When you have the perfect planting location scouted out, dig a hole that’s as deep as the root ball of your tree, and three times as wide. Then take a shovel or pitch fork and loosen the soil around the sides of the hole. Once you have loosened the soil remove any debris like dirt clumps, rocks, and grass clumps from the hole. Next, place your tree in the hole and make sure that the root collar is level with the surrounding ground, then slowly back fill the hole and gently tamp the soil down. After the planting process is complete give your tree a long drink of water by holding a hose to its base and counting to 20 seconds.


How often you water your almond trees will depend on your climate. Almond trees like it when their soil is kept moist. Feel the soil once ever few days to determine if your tree needs more water or not. Once your soil feels like it is close to drying out, then it’s time to give it more water. Be careful not to over saturate the soil.


Almond trees will benefit from being fed fertilizer twice a year, once in the early spring and once in the early fall.

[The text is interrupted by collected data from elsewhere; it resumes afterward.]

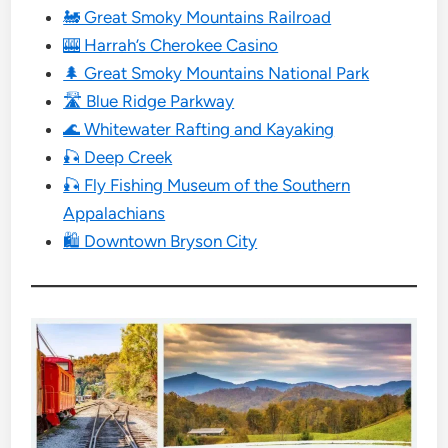
🚂 Great Smoky Mountains Railroad
🎰 Harrah’s Cherokee Casino
🌲 Great Smoky Mountains National Park
🛣 Blue Ridge Parkway
🌊 Whitewater Rafting and Kayaking
🎣 Deep Creek
🎣 Fly Fishing Museum of the Southern
Appalachians
🛍 Downtown Bryson City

Use an all-natural, organic fertilizer that’s well balanced like formula 10-10-10. Be sure to give your tree a thorough drink of water after fertilizing it so the water will carry nutrients down to your tree’s roots and to prevent nitrogen burn.

Weed Control:

Keep weeds 3 to 4 feet away from the trunk of your tree. Weeds will compete with your tree for nutrients. The best way to get rid of a weed is by taking a firm grip on it in order to pull them out of the ground in a twisting motion. Applying a 3 to 4 inch thick layer of mulch to the base of your tree will prevent weeds from growing. Mulch will also help the soil retain moisture, and regulate its temperature.

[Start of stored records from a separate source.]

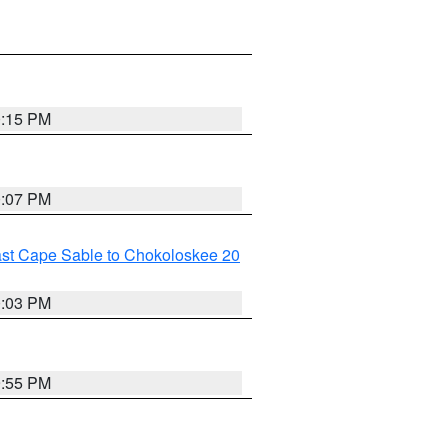
0:15 PM
0:07 PM
ast Cape Sable to Chokoloskee 20
0:03 PM
9:55 PM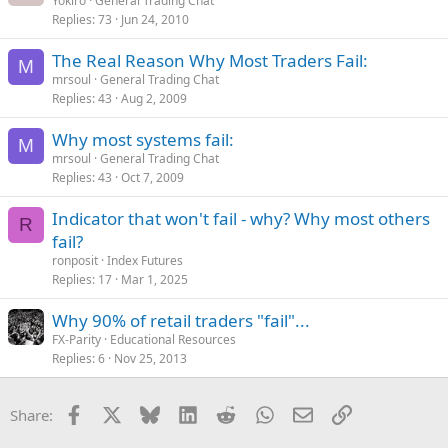
Yokiro
General Trading Chat
Replies
73
Jun 24, 2010
The Real Reason Why Most Traders Fail:
M
mrsoul
General Trading Chat
Replies
43
Aug 2, 2009
Why most systems fail:
M
mrsoul
General Trading Chat
Replies
43
Oct 7, 2009
Indicator that won't fail - why? Why most others
R
fail?
ronposit
Index Futures
Replies
17
Mar 1, 2025
Why 90% of retail traders "fail"...
FX-Parity
Educational Resources
Replies
6
Nov 25, 2013
Facebook
X
Bluesky
LinkedIn
Reddit
WhatsApp
Email
Link
Share:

Your almond tree may need a pollinator depending on its variety. The NE Plus Almond tree for example needs a mate, like the All in One Almond tree. However, the All in One Almond tree is a self-fertile variety, and doesn’t need a mate. Keep in mind that whether your tree is self-pollinating or not you will get a much heavier harvest if your tree has a mate to pollinate with.


The best time to prune almond trees is in the late winter or early spring, while it’s still dormant. Remove any broken, damaged, or dead limbs. Also remove any branches that are touching or crossing, to prevent them from breaking on their own. When thinning out your tree be sure to study your tree and decide which limbs to remove before you start pruning. Branches that grow straight upwards are generally water sprouts, which are branches that don’t produce fruit. Use a sharp and clean pair of hand pruners or loppers that are sterile, and make your cuts at 45 degree angles facing upwards.

Pests and diseases:

You’ll notice if your tree has a pest, because they will cause hollowed out almond shells to fall through the ground. Remove pests by cleaning up any fruit that drops, and by spraying your tree with an organic, all natural pesticide. If you notice any discoloration of the bark, leaves, or almond hulls, remove them. These signs indicate that a fungus or mold could be growing. Often times removing infected areas of the tree helps to stop the spread of bacteria, but you should also spray your tree with an all-natural, organic fungicide to remove diseases and fungi like blight or shot hole.